[Stored data entries]
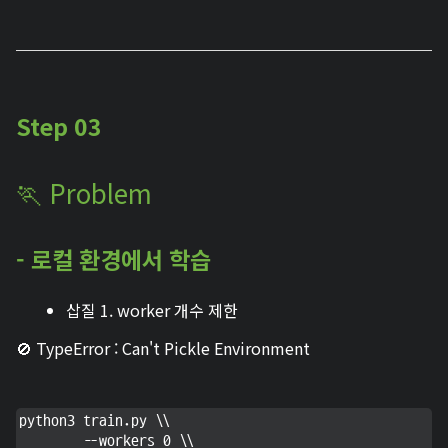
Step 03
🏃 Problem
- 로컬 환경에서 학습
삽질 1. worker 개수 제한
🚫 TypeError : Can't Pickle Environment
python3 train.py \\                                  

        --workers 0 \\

--

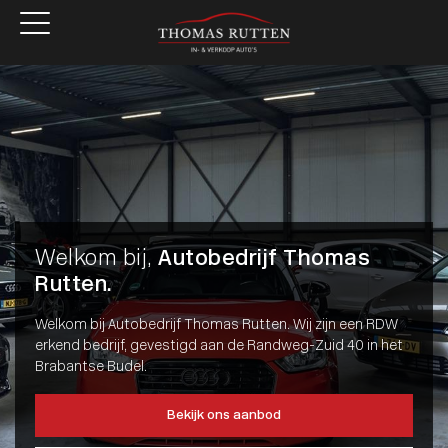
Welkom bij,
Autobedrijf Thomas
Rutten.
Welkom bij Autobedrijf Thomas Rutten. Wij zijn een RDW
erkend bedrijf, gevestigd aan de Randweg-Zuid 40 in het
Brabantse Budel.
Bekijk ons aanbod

• _Task item_: Show each line of the records that contains the word "Welkom", treating uppercase and lowercase as different.

• _Response box_:
Welkom bij,
Welkom bij Autobedrijf Thomas Rutten. Wij zijn een RDW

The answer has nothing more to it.